You might need to add `--chunk-timeout` with a larger value than the default (300) option to allow for longer chunk job processing times.

## Caveats

* the output file will be named the same as the input VRT, but the ".vrt" extension replaced with ".tif"
* the script is trying to use an optimal chunk size for the output tif, within the 16-1048 range, so that a single output chunk maps approx. to a single input chunk
* the output will be written to the folder where the script is invoked
* the script will download each vrt first, because opening the vrt remotely is extremely slow for bigger vrts. The vrt is removed again when the download is finished.
* specifying a significantly lower output resolution than the input resolution will cause the chunks to take a lot of time per chunk (because for each output chunk, a lot of input data needs to be read). If you get errors like `Exception: [Errno Task timeout]`, you should increase the --chunk-timeout value (the default is 300) * chunks that error will be retried max 10 times. Getting a few error is quite normal, but if you get many errors, there probably is an issue with gcs at google's side.

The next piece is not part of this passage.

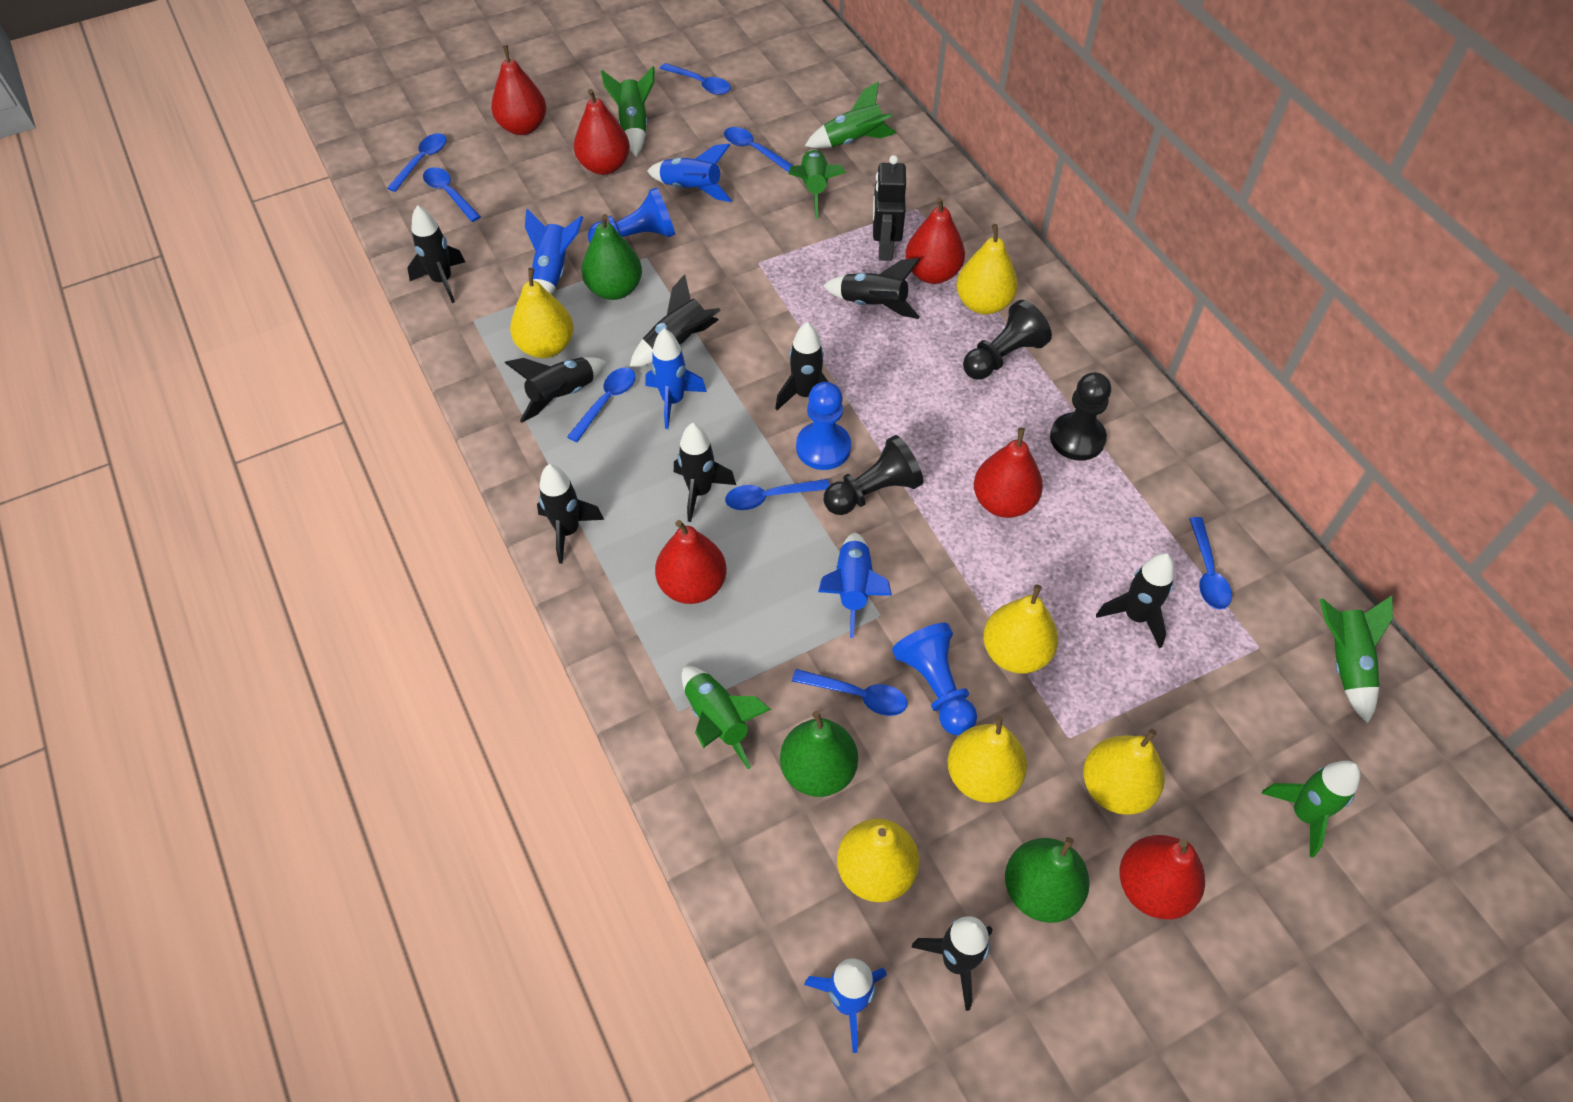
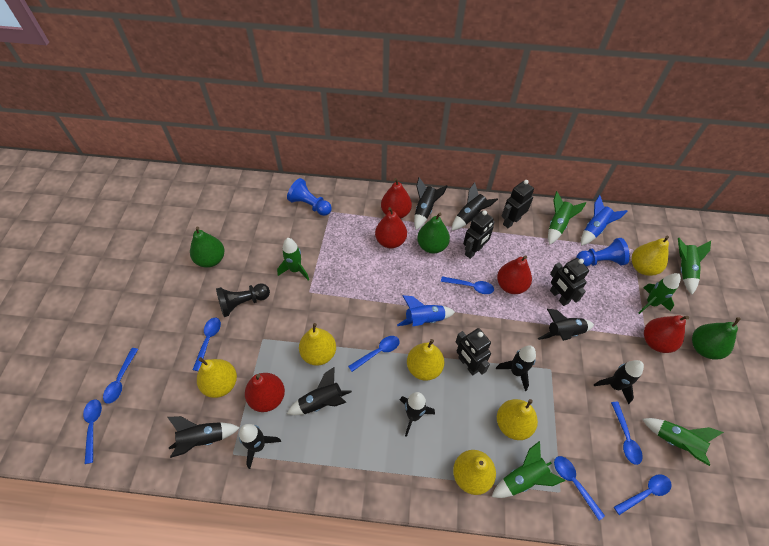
black pawn: 3 -> 1
black robot: 1 -> 4
blue pawn: 3 -> 2
blue rocket: 5 -> 2
red pear: 6 -> 5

* for some reason, the performance for zarrs (e.g. the deforestation zarr, maybe it is because of the sparseness) is much lower than for vrt's. Often it helps to specify a higher value for --blocks-per-job, e.g. 16 or even 64. Ymmv.
* you should be able to kill the script with ctrl-c. However, this does not always correctly cancel chunks that were already downloading, so it might take some time before it really stops. If you really need to stop it now, after hitting ctrl-c, use `pkill -f get_result.py` which will kill it immediately (if you have pkill installed).